Stored data entries:
════════════════
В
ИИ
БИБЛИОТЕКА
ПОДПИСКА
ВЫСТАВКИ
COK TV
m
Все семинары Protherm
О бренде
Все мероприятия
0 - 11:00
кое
════════════════
▶ [EXERCISE DETAILS]: Once you have read the records, repeat them all exactly.

▶ [OUTPUT OF THE EXERCISE]:
В
ИИ
БИБЛИОТЕКА
ПОДПИСКА
ВЫСТАВКИ
COK TV
m
Все семинары Protherm
О бренде
Все мероприятия
0 - 11:00
кое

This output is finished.